**Directions:**
Across the listing, tally the lines in which the word "cluster" occurs, then report the tally alone.

**Source material:**
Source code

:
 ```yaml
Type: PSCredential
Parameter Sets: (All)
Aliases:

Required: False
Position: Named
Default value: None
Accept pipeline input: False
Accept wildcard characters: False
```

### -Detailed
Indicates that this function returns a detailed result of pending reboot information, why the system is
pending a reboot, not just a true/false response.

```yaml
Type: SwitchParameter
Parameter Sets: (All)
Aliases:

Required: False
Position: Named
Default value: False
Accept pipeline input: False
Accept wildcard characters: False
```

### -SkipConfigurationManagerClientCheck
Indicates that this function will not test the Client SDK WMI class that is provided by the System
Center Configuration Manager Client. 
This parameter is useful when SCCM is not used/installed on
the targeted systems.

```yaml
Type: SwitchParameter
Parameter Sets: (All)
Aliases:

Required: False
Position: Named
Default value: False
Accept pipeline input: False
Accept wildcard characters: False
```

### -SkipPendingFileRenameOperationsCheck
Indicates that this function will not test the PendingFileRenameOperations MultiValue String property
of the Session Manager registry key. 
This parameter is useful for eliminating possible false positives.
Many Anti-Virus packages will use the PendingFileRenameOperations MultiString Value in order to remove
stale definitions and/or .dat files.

==

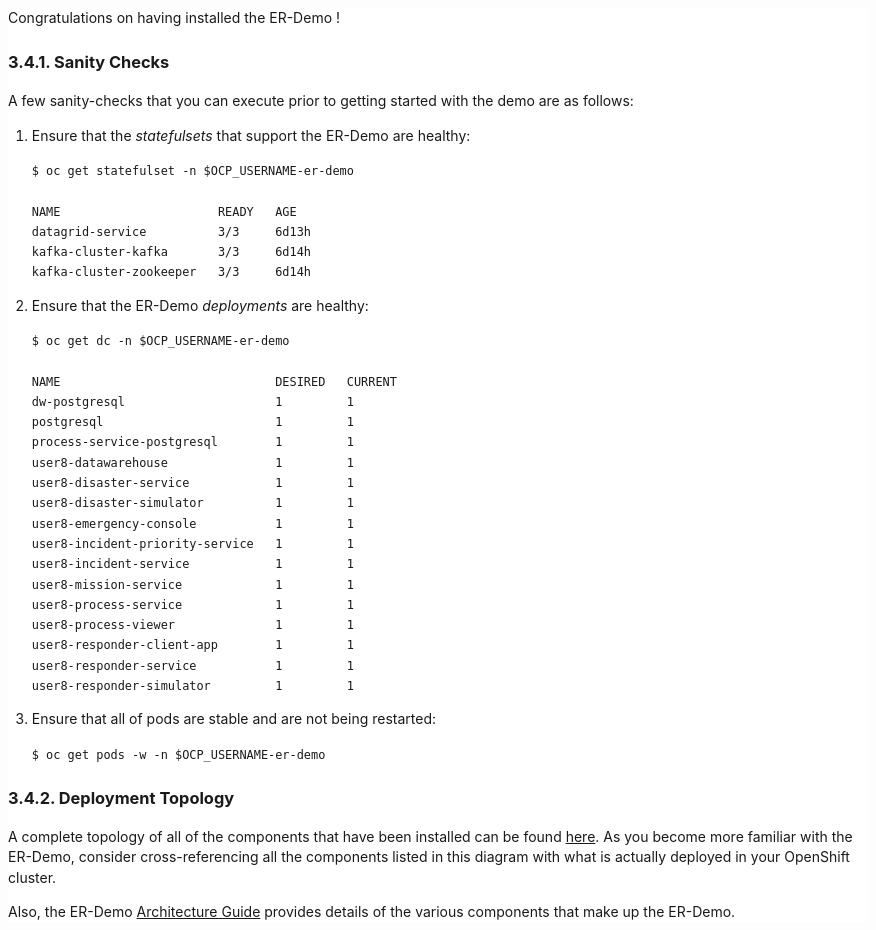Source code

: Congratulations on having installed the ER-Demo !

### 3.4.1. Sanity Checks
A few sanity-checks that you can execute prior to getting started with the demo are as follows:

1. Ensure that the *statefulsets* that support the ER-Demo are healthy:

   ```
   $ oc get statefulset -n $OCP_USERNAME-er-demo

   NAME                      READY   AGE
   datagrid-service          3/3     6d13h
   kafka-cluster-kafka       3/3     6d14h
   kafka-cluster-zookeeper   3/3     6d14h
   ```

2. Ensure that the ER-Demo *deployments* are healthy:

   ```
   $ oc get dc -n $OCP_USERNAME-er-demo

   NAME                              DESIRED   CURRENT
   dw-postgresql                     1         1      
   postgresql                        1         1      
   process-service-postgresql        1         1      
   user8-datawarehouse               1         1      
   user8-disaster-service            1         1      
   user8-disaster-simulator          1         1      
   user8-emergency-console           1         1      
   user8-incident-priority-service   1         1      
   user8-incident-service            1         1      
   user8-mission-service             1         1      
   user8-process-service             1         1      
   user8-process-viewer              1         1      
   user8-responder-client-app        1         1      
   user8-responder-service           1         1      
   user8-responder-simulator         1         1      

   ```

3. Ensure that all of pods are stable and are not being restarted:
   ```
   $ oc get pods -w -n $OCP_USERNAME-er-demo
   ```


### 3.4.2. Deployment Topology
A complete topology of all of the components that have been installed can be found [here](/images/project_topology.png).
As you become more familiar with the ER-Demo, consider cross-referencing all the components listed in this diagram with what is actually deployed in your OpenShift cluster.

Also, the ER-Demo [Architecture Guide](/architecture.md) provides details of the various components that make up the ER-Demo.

---

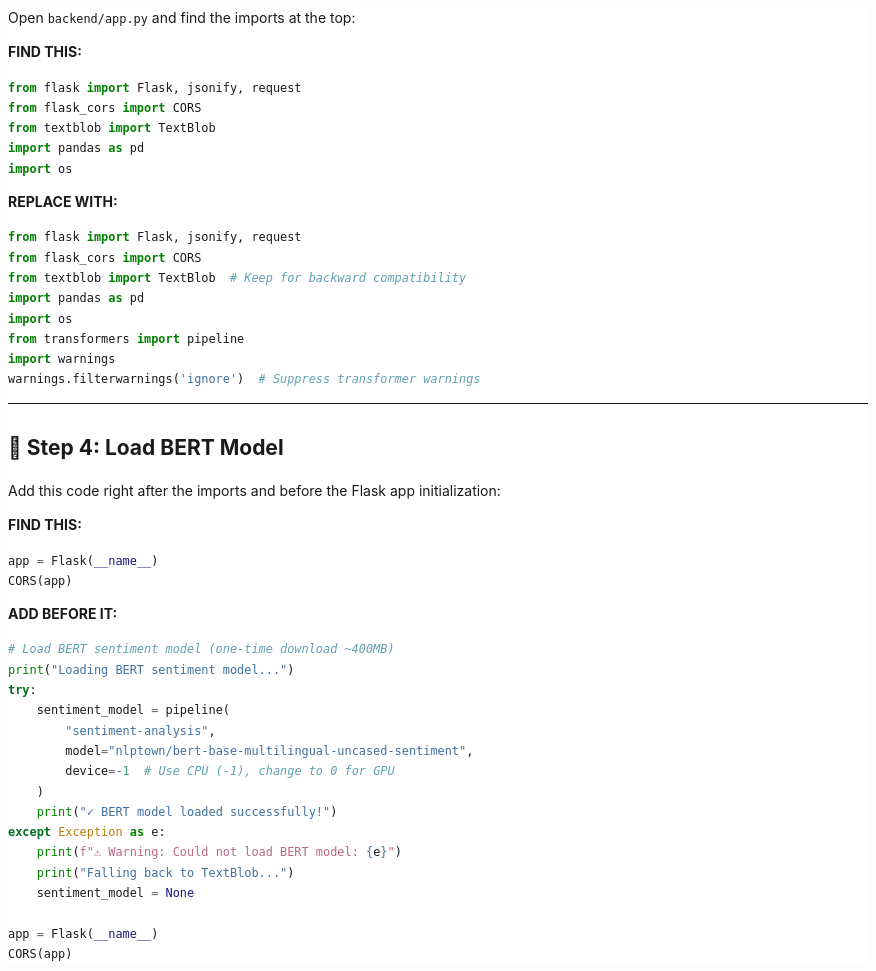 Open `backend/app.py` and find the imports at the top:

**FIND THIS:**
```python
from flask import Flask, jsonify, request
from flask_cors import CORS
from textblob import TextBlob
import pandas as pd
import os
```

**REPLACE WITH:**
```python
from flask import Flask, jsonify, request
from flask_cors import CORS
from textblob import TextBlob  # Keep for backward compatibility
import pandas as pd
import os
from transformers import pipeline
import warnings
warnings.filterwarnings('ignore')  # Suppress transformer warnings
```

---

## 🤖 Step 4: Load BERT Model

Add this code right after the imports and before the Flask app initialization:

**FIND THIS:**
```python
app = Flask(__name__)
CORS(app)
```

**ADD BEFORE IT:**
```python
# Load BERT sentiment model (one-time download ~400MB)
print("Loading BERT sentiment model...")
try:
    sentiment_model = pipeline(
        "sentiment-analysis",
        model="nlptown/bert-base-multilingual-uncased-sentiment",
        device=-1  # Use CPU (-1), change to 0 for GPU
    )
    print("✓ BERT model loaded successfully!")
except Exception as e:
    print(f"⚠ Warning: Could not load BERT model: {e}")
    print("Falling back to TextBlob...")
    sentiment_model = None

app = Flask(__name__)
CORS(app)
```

**Answer space:**
3